---------- Excerpted records ----------

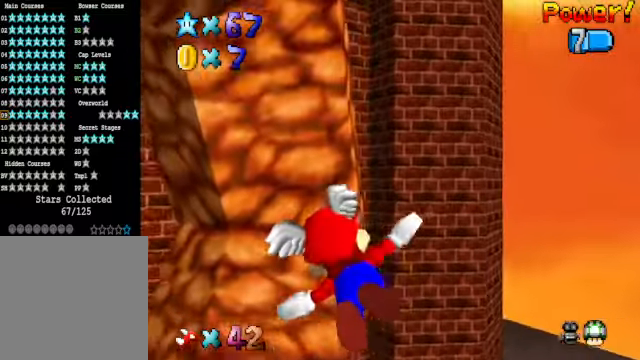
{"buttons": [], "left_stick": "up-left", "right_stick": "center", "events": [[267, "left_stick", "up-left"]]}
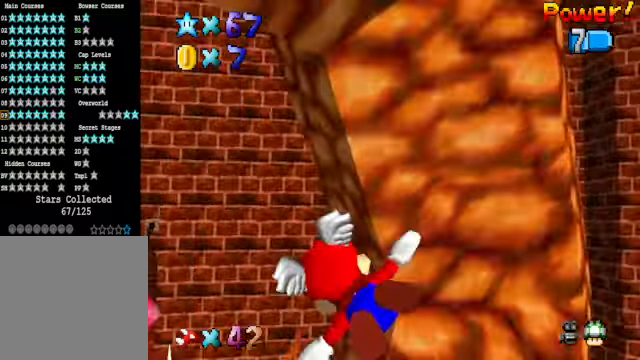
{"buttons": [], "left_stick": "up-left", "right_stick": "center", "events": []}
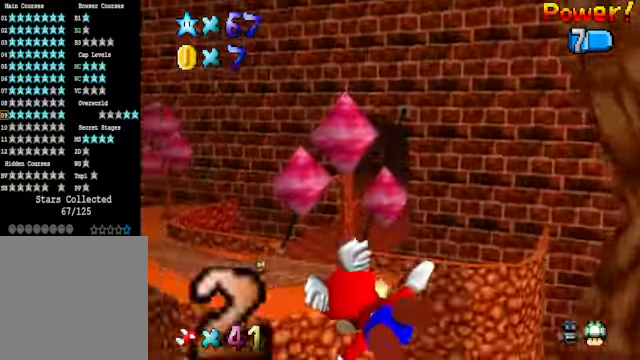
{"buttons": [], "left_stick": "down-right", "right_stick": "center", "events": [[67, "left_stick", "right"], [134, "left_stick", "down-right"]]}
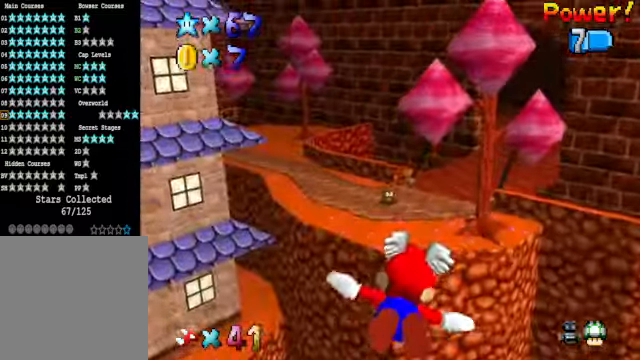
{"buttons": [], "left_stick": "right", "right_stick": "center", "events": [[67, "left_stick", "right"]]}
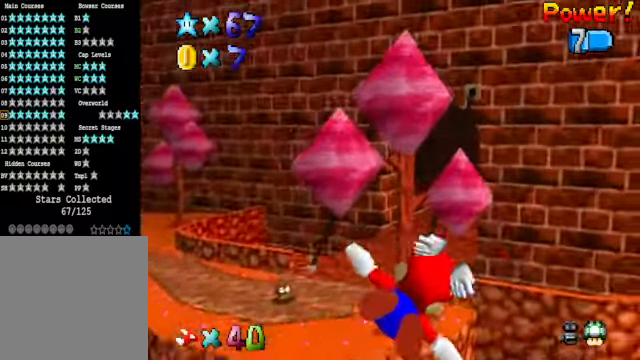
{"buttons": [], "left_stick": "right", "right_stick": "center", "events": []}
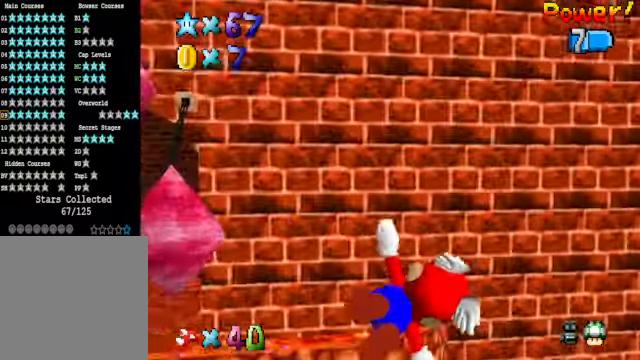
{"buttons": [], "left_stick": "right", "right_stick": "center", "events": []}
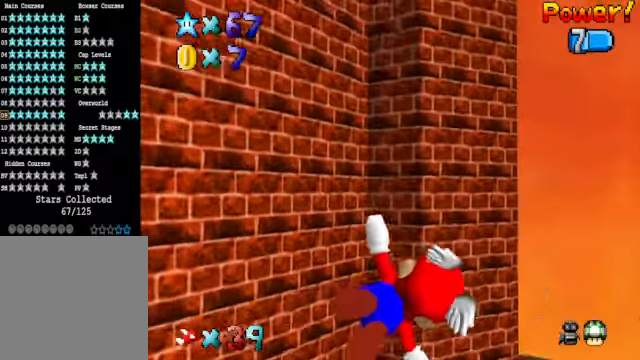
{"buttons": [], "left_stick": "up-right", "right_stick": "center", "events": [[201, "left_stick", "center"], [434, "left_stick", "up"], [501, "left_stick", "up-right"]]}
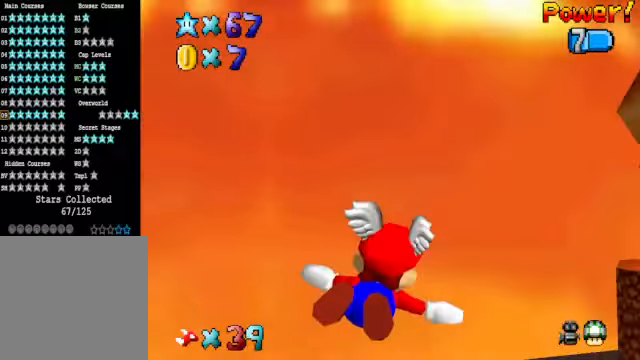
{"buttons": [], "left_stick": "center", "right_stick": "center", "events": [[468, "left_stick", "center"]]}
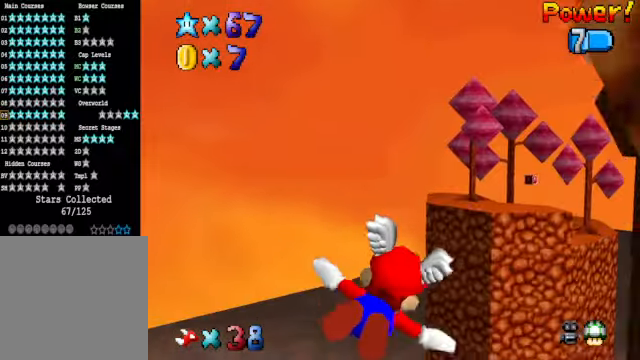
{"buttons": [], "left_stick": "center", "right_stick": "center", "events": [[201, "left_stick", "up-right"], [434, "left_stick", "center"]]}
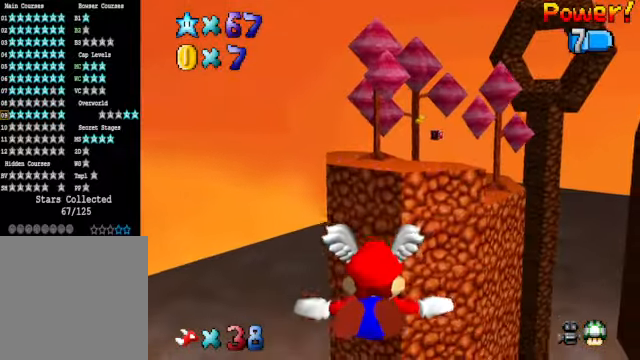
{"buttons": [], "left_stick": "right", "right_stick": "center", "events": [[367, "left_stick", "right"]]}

----------

**Problem statement**
Exactly reproduce each record, leaving out any pictures.

**Result of the exercise**
{"buttons": [], "left_stick": "up-left", "right_stick": "center", "events": [[267, "left_stick", "up-left"]]}
{"buttons": [], "left_stick": "up-left", "right_stick": "center", "events": []}
{"buttons": [], "left_stick": "down-right", "right_stick": "center", "events": [[67, "left_stick", "right"], [134, "left_stick", "down-right"]]}
{"buttons": [], "left_stick": "right", "right_stick": "center", "events": [[67, "left_stick", "right"]]}
{"buttons": [], "left_stick": "right", "right_stick": "center", "events": []}
{"buttons": [], "left_stick": "right", "right_stick": "center", "events": []}
{"buttons": [], "left_stick": "up-right", "right_stick": "center", "events": [[201, "left_stick", "center"], [434, "left_stick", "up"], [501, "left_stick", "up-right"]]}
{"buttons": [], "left_stick": "center", "right_stick": "center", "events": [[468, "left_stick", "center"]]}
{"buttons": [], "left_stick": "center", "right_stick": "center", "events": [[201, "left_stick", "up-right"], [434, "left_stick", "center"]]}
{"buttons": [], "left_stick": "right", "right_stick": "center", "events": [[367, "left_stick", "right"]]}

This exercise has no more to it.